TASK TO CARRY OUT:
Write out the records below line for line, keeping every word as it stands, but leave the pictures out.

**********

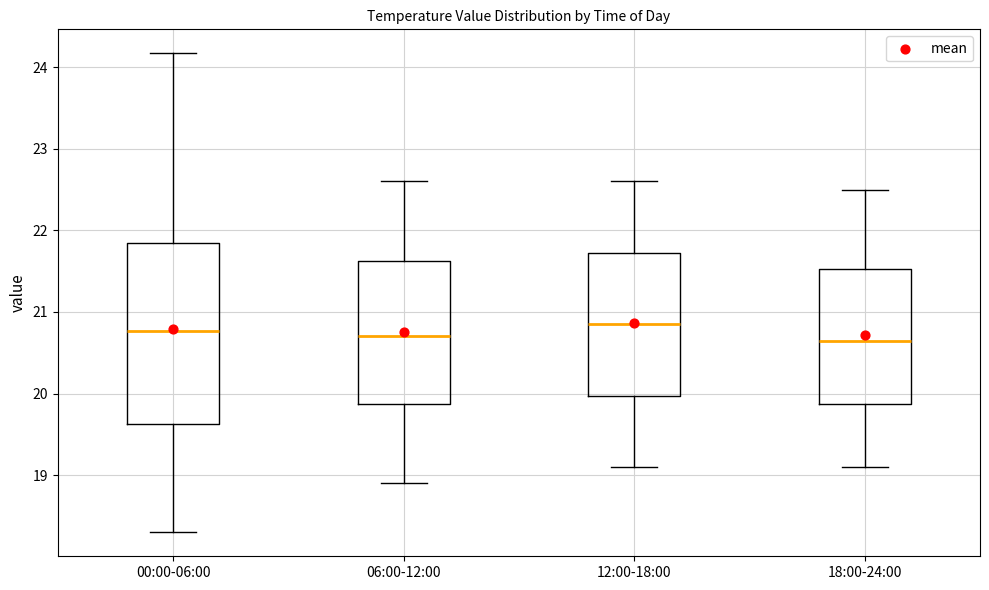

Where does the lower whisker of the box for 00:00-06:00 end on the y-axis? The values are not printed on the chart, so give them approximately, as read against the axis.

18.3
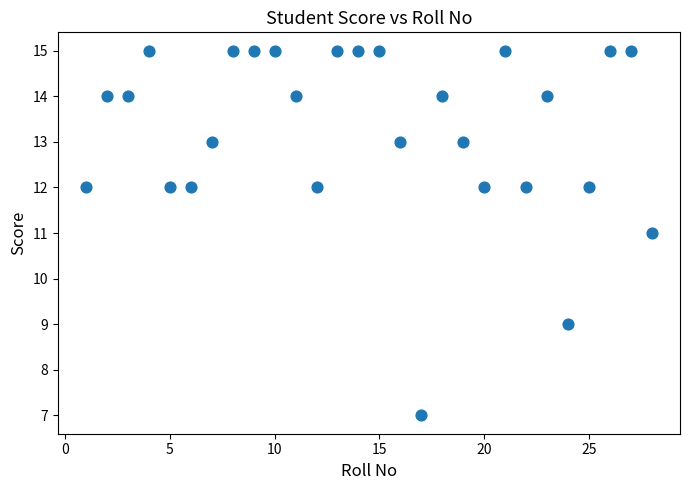

What is the range of Y values (max minus min)?

8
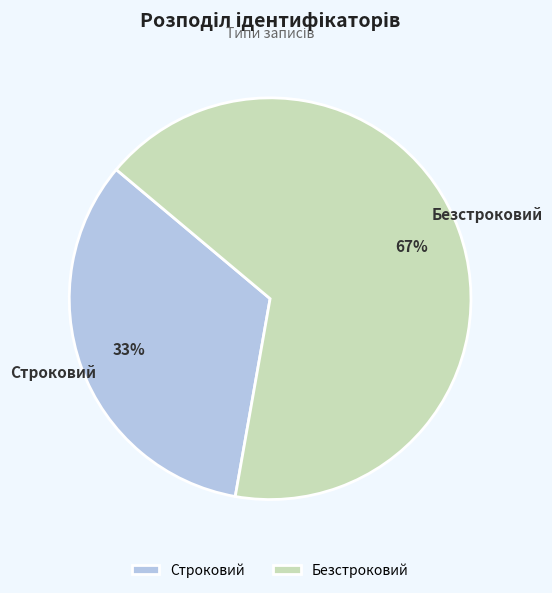

The Строковий slice represents 33% of the pie. True or false?

True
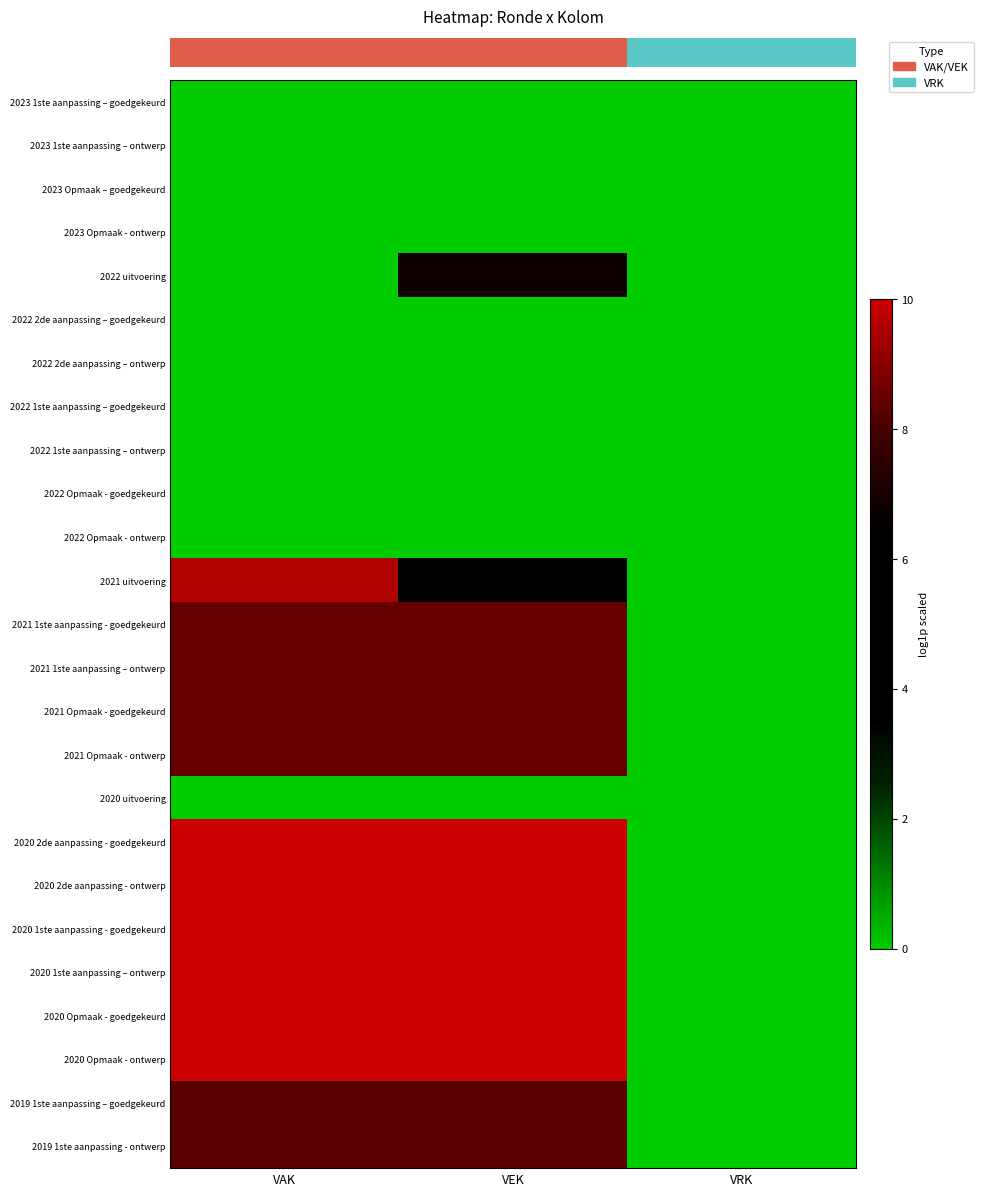

Which label corresponds to the largest value in the chart?

VAK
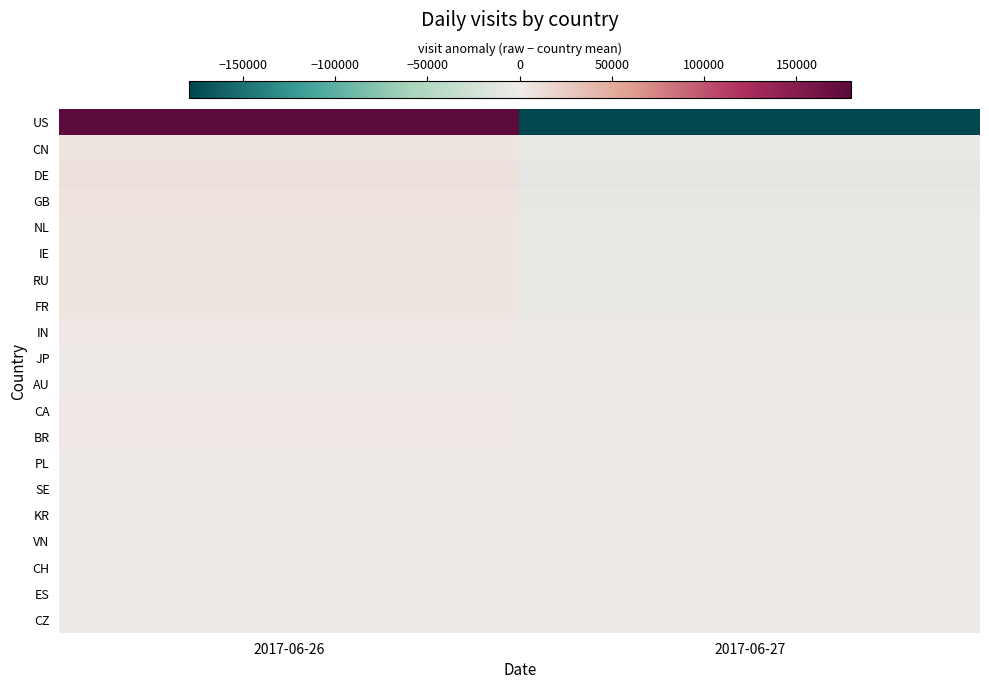

At which category is the sum across all series the highest?

2017-06-26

**********

WRITTEN SOLUTION:
Where does the lower whisker of the box for 00:00-06:00 end on the y-axis? The values are not printed on the chart, so give them approximately, as read against the axis.

18.3

What is the range of Y values (max minus min)?

8

The Строковий slice represents 33% of the pie. True or false?

True

Which label corresponds to the largest value in the chart?

VAK

At which category is the sum across all series the highest?

2017-06-26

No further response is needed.